Studio album by Sandra
- Released: 13 October 1986
- Recorded: 1986
- Genre: Pop; synth-pop;
- Length: 34:49
- Label: Virgin
- Producer: Michael Cretu; Armand Volker;

Sandra chronology
| The Long Play (1985) | Mirrors (1986) | Ten on One (The Singles) (1987) |

Singles from Mirrors
- "Innocent Love" Released: June 1986; "Hi! Hi! Hi!" Released: September 1986; "Loreen" Released: November 1986; "Midnight Man" Released: February 1987;

= Mirrors (Sandra album) =

1986 studio album by Sandra

Mirrors is the second studio album by the German pop singer Sandra, released on 13 October 1986 by Virgin Records. The album spawned the European Top 10 singles "Innocent Love" and "Hi! Hi! Hi!".

==Background==
Mirrors was produced by Michael Cretu and Armand Volker, and continued the synth-pop-oriented style introduced on Sandra's debut album, The Long Play, released the year before. The material was arranged with the use of such synthesizers as Akai S900, PPG, Linn 9000, Prophet 2002, Oberheim Matrix-12, EMS Vocoder, Yamaha DX7 and Roland Super Jupiter. Mirrors saw more songwriting and singing involvement from Hubert Kemmler, who was already a popular singer in Germany under the name of Hubert Kah. The song "Don't Cry (The Breakup of the World)" was written in reaction to the 1986 Chernobyl disaster.

Four singles were released from this album. "Innocent Love" was the lead single and reached the top 10 in multiple European countries, followed by "Hi! Hi! Hi!", which was a top-10 entry in Sandra's native Germany, as well as Greece and Spain. The ballad "Loreen" and the uptempo "Midnight Man" served as the album's third and fourth singles, respectively, and both achieved a moderate success across Europe.

• • •

● **WORK TASK 1**
According to the article on the album Mirrors, what event led to the writing of the song "Don't Cry (The Breakup of the World)"?
● **WORK TASK 2**
Write out the portion of the article on the album Mirrors that opens with the words containing "1986 studio album" and closes with "1986 Chernobyl disaster.".
● **WORK TASK 3**
Extend the article on Sandra's album Mirrors, picking up after its final sentence.
The data that comes next is separate material, unrelated to the article on the album Mirrors.

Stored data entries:
• • •

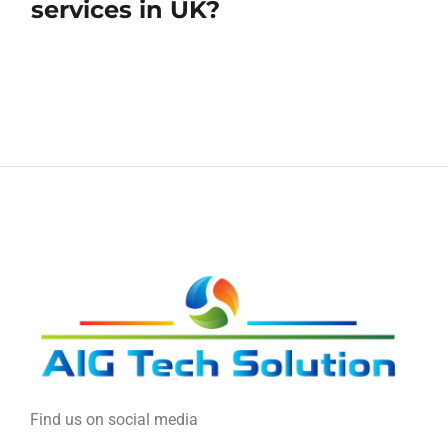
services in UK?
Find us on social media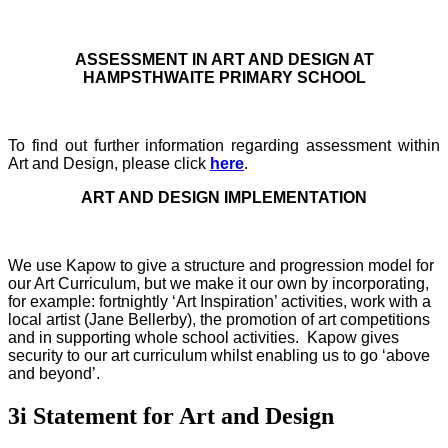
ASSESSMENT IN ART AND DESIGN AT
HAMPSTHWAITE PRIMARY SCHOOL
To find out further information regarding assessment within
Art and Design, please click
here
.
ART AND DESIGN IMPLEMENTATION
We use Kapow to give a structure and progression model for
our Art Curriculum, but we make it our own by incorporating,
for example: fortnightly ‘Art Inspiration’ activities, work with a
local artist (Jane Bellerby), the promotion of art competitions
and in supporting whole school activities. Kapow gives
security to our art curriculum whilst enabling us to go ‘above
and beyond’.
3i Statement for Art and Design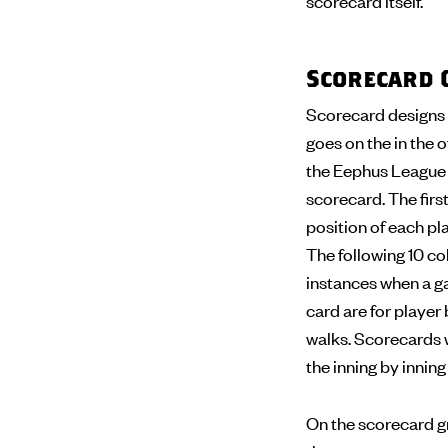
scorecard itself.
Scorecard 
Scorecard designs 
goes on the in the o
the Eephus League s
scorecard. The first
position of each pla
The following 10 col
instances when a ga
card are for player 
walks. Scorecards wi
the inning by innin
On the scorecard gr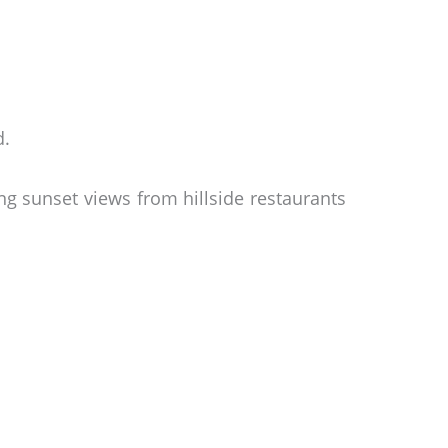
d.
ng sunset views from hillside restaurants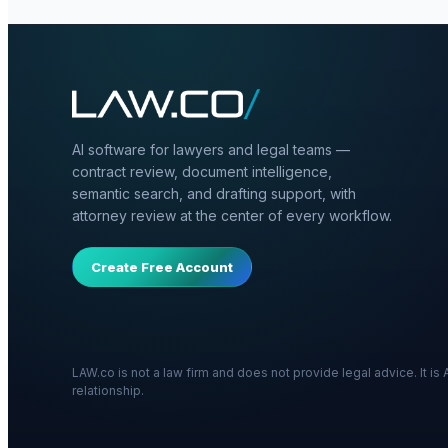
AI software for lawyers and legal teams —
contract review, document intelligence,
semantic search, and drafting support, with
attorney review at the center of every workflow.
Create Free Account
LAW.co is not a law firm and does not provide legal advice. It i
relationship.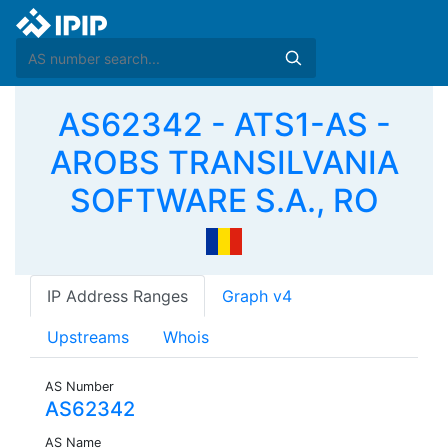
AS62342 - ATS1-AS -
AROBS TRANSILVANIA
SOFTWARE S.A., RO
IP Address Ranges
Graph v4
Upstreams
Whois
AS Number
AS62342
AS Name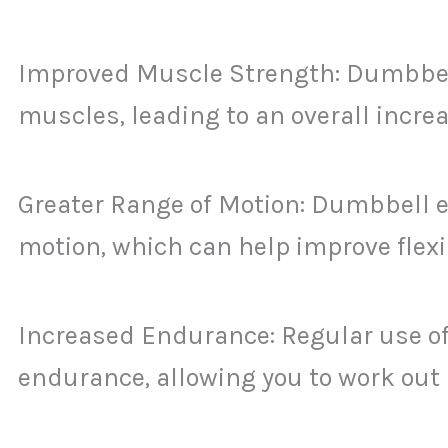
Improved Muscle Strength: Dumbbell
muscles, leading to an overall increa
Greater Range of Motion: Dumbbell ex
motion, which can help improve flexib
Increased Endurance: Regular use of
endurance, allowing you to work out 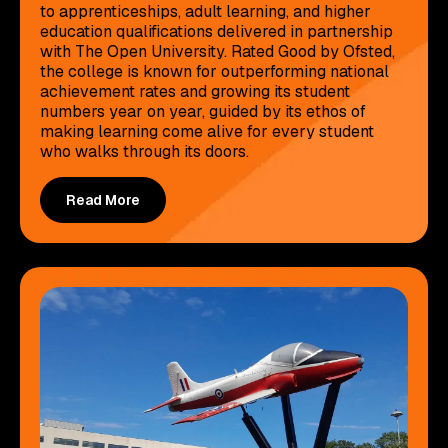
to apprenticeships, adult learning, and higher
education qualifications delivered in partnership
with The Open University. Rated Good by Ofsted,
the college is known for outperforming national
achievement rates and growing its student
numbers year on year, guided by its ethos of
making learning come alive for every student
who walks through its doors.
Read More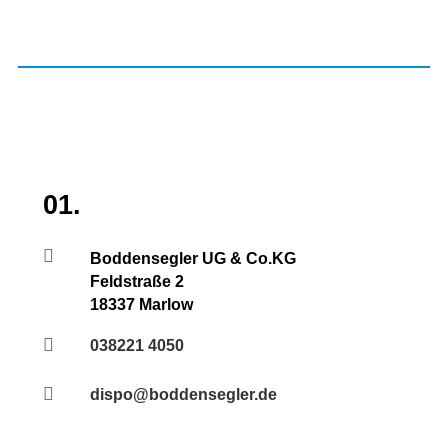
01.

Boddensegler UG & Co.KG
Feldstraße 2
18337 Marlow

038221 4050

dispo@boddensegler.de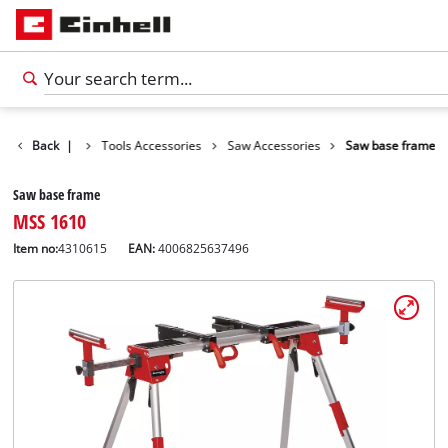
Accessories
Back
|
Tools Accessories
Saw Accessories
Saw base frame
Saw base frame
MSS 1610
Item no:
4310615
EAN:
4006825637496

• • •

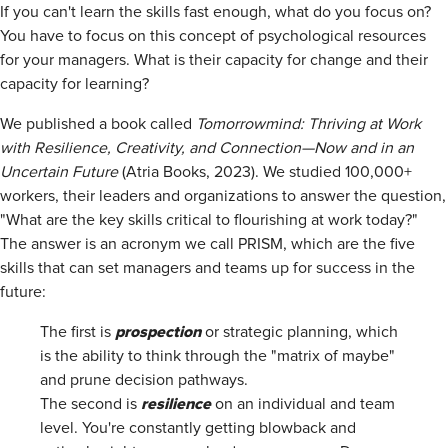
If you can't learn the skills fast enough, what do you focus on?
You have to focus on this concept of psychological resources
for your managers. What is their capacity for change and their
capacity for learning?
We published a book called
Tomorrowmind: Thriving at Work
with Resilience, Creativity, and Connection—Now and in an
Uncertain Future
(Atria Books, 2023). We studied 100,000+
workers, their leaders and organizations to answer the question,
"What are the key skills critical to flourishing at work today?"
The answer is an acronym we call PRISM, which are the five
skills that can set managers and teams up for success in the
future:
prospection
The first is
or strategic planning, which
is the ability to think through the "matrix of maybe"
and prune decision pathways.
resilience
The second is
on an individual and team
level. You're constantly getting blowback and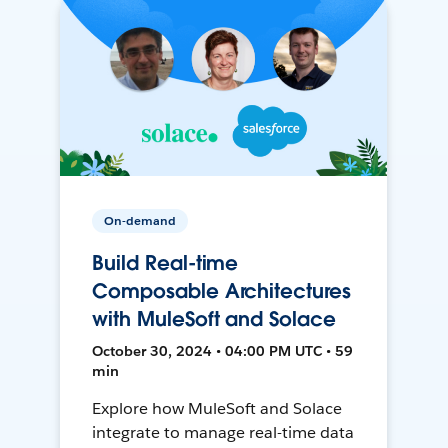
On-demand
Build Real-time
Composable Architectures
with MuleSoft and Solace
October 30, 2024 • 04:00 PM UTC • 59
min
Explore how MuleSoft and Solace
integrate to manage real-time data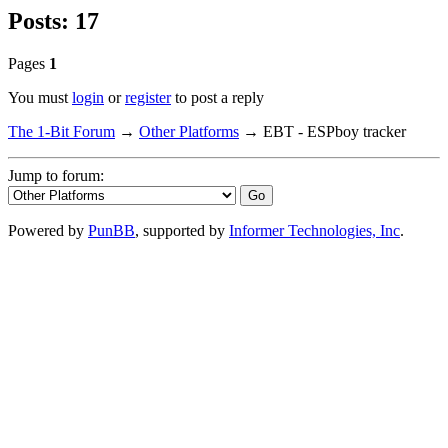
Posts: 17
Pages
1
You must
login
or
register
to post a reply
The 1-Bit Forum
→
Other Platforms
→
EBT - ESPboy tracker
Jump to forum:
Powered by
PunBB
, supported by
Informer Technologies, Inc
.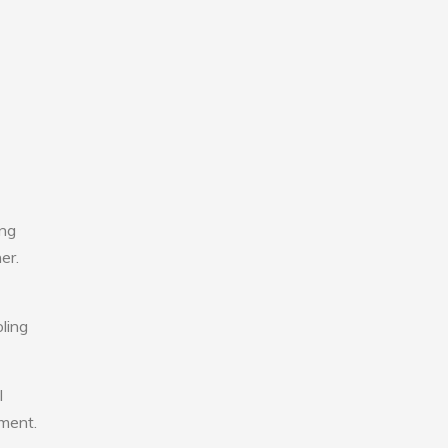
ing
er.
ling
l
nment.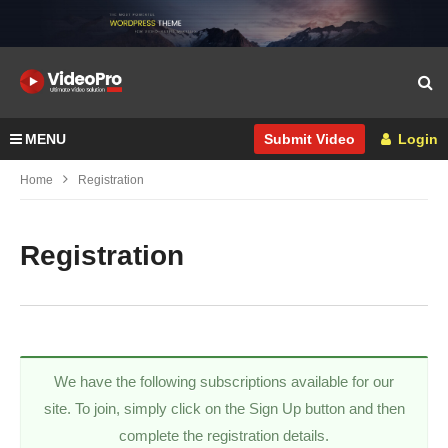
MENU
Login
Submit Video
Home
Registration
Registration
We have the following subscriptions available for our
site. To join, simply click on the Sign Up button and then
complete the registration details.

• • •

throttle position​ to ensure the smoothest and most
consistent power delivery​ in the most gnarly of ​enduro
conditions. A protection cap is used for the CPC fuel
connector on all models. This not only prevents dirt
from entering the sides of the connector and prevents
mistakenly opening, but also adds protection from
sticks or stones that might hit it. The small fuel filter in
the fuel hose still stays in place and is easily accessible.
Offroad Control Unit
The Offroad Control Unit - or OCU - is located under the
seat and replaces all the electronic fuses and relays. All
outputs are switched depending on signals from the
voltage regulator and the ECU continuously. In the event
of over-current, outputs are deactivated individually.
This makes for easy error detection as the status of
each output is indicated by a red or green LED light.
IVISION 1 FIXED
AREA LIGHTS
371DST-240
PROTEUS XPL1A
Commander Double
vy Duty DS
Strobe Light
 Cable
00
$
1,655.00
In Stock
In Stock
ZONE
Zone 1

• • •

● **EXERCISE OUTPUT 1**
The 1986 Chernobyl disaster.

● **EXERCISE OUTPUT 2**
1986 studio album by Sandra

Mirrors is the second studio album by the German pop singer Sandra, released on 13 October 1986 by Virgin Records. The album spawned the European Top 10 singles "Innocent Love" and "Hi! Hi! Hi!".

==Background==
Mirrors was produced by Michael Cretu and Armand Volker, and continued the synth-pop-oriented style introduced on Sandra's debut album, The Long Play, released the year before. The material was arranged with the use of such synthesizers as Akai S900, PPG, Linn 9000, Prophet 2002, Oberheim Matrix-12, EMS Vocoder, Yamaha DX7 and Roland Super Jupiter. Mirrors saw more songwriting and singing involvement from Hubert Kemmler, who was already a popular singer in Germany under the name of Hubert Kah. The song "Don't Cry (The Breakup of the World)" was written in reaction to the 1986 Chernobyl disaster.

● **EXERCISE OUTPUT 3**
The album charted within the top 20 in Germany, Switzerland, Finland and Norway.

==Track listing==

Note:
- The Canadian edition includes the single version of "(I'll Never Be) Maria Magdalena" as the opening track and combines "The Second Day" and "Don't Cry (The Breakup of the World)" into one track.

Side one
| No. | Title | Lyrics | Music | Length |
|---|---|---|---|---|
| 1. | "The Second Day" |  | Michael Cretu; Hubert Kemmler; Klaus Hirschburger; | 0:37 |
| 2. | "Don't Cry (The Breakup of the World)" | Kemmler; Hirschburger; | Kemmler; Cretu; | 4:49 |
| 3. | "Hi! Hi! Hi!" | Cretu; Hirschburger; | Cretu; Kemmler; | 4:08 |
| 4. | "Midnight Man" | Kemmler; Hirschburger; | Kemmler; Cretu; | 3:04 |
| 5. | "You'll Be Mine" | Cretu; Hirschburger; | Cretu; Kemmler; | 4:33 |

Side two
| No. | Title | Lyrics | Music | Length |
|---|---|---|---|---|
| 6. | "Innocent Love" | Susanne Müller; Hirschburger; | Kemmler; Ulrich Herter; | 5:23 |
| 7. | "Two Lovers Tonight" | Cretu; Hirschburger; | Marc Cassandra; Reinhard Besser; | 3:45 |
| 8. | "Mirror of Love" | Kemmler; Hirschburger; | Kemmler; Cretu; | 4:13 |
| 9. | "Loreen" | Frank Peter; Hirschburger; | Peter; Cretu; | 4:17 |
| Total length: |  |  |  | 34:49 |

==Personnel==
Credits adapted from the liner notes of Mirrors.

- Sandra – lead vocals
- Michael Cretu – production, arrangements, performance, background vocals
- Armand Volker – production
- Hubert Kemmler – background vocals
- Peter Ries – background vocals
- Tissy Thiers – background vocals
- Timothy Touchton – voice on "The Second Day"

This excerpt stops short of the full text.